Further, the strengths and insights of their Christian experience are generally accompanied by beliefs and attitudes that at least need to be thought through (e.g. approaches to the Bible, expectations regarding miraculous healing, and theories of the atonement). College frees people to ask critical questions in a context where it does not matter if for a while they do not yet see the answers, even as they are on the move (we hope) towards a clearer and deeper faith.

Experience. It is to be expected that at college people will utilize their developing theological knowledge and skill in interpreting their previous human, Christian, and ministerial experience. They will also utilize them on their ongoing experience at college. Some of the latter is the manifold human experience which life at college cannot help providing: awareness of national and international events; friendship, courtship, marriage, birth, parenthood, separation, divorce, loss, sexism, racism, conflict, illness, death; worship, fellowship, healing, ministry. Some of it is the church-based and world-based experience provided by placements and missions. College thus provides people with further concrete experiences which give them raw material for facing and reflecting on theological issues. The college experience in itself provides people with a form of cross-cultural experience, a period spent in a concrete and particular alien cultural setting in which they can face and reflect on theological issues and seek to develop skill in thinking theologically about other concrete situations they will meet in mission and ministry.

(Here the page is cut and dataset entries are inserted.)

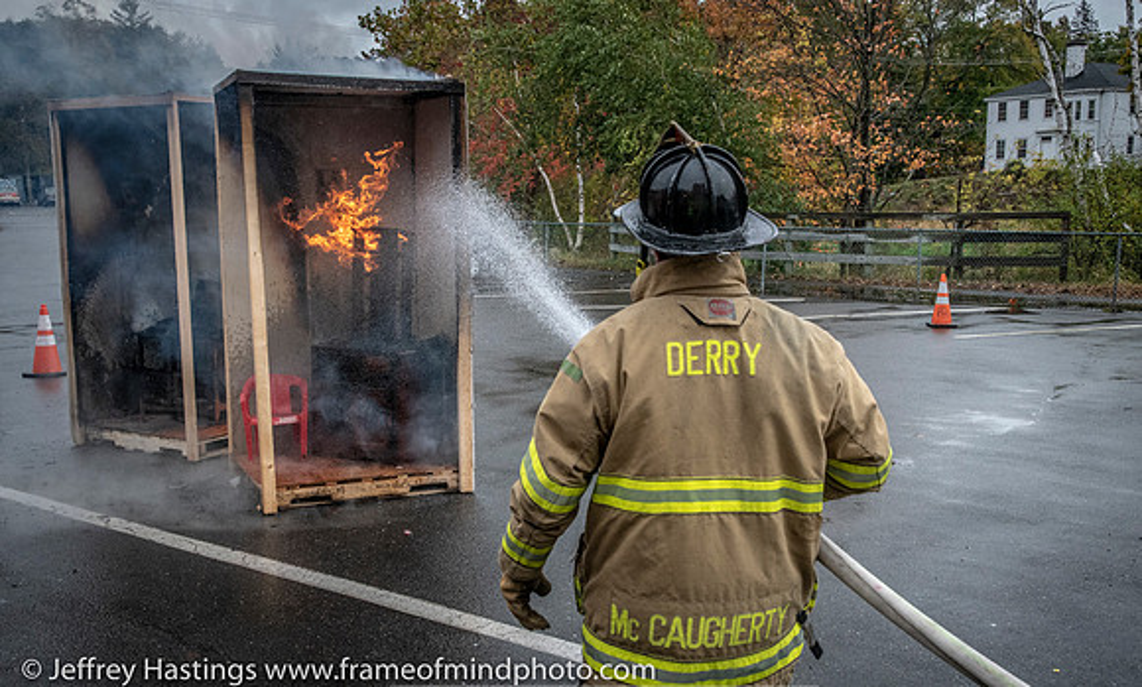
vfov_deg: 31.8
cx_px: 566
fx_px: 1208
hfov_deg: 50.6
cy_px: 334
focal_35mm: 39
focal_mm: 25
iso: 1600
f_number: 8
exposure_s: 1/2000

Skills for reflection. The wisdom we covet for people is thus not merely a matter of knowledge. One of the gaps that now strikesus when we read the ordinal's description of ordinands as needing to be of godly life and sound learning is that capacity to practice what is often termed theological reflection. Even if people have a superb grounding in the content of the Christian tradition, that does not guarantee that they know how to use it. They need to be able to start from situations, questions, and policies that life and ministry confront them with, so that they can look at these in the light of scripture, history, and doctrine. Indeed, they may only come to a proper grasp of the significance of scripture when they do that. So college courses introduce people to theological reflection of this kind, beginning (as we have noted) with the invitation to think theologically about the job they did before they came to college, and about patterns of life and ministry in the churches they came from, to encouragethem to develop the habit and skill of looking at questions in this way so that they may do so in the context of the ministry.

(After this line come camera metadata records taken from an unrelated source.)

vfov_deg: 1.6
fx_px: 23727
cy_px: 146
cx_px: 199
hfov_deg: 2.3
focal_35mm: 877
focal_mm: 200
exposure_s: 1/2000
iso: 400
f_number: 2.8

To put the point in the terms of another related topic of much discussion in ministerial training circles in the Church of England, theological education involves the ability to think in an integrative way. We inherit a tradition of the study of theology which separates critical study from application, Bible from doctrine, pastoral from theology. Subjects such as Old Testament or Ethics or Worship have long been studied as discrete areas with differing methodologies, whose interrelationship as part of one whole is thus unclear. This has brought benefits to the study of the parts, but deprivation in the loss of the whole. Working back from topics which require theological reflection on the broadest front provides a way of bypassing the barriers which seem to stand between subjects when one begins from the academic end.